Owner Karen Caple said she wound down the business to prepare for a move to Florida with her husband, Boho Cafe and Coventry Catering owner Lynn Caple, to take care of her aging parents. Caple’s shop, besides selling yarn and other knitting materials, was beloved among knitters for the welcoming embrace and mutual support among the (mostly) women who gathered there on Tuesday and Thursday nights to discuss anything from the proper sequence for a garter stitch to, as Caple put it, “life.”

“A yarn store closing isn’t that important — you can buy yarn on the internet,” Karen Cable said, explaining that what knitters will miss is not so much the chance to buy yarn as much as the opportunity the store provided for women who gathered for mutual support, love and knitting.
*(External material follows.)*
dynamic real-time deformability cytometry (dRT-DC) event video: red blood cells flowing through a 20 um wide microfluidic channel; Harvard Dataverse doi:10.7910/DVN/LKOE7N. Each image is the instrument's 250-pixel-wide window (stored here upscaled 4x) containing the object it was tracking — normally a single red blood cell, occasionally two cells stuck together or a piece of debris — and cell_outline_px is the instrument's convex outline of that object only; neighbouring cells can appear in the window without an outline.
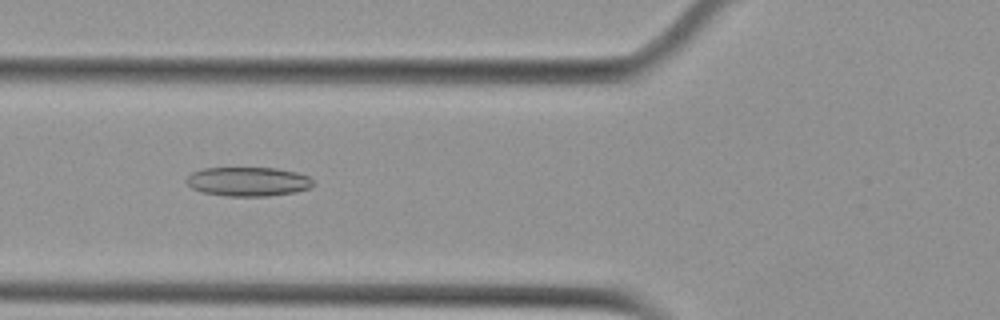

“The store was a community of women who came together and shared life together, Caple said of the dozen to two dozen women from their 20s to their 70s who showed up twice a week. “I love it. It’s almost been my mission.”

When she and her husband relocate to Florida, Caple said, she plans to get a mobile van and operate a “knitting truck” — similar to a food truck, only stocked with yarn and knitting supplies instead of tacos or chimichangas.

She foresees driving the truck among towns near Lakeland, Fla., in the center of the state between Tampa and Orlando, where she and her husband will be moving, with knitting wares to bring women together, “like a Tupperware party.”

Meanwhile, the former White River Yarns space in the Hotel Coolidge building is being taken over, at least temporarily, by a “pop up” gallery organized by Dave Celone, owner of Long River Gallery and Gifts, in Lyme, with the help of innkeeper David Briggs.

Celone said the gallery will feature works of local artists and have a social mission component to it. Hours, he said, “will be by chance or appointment.”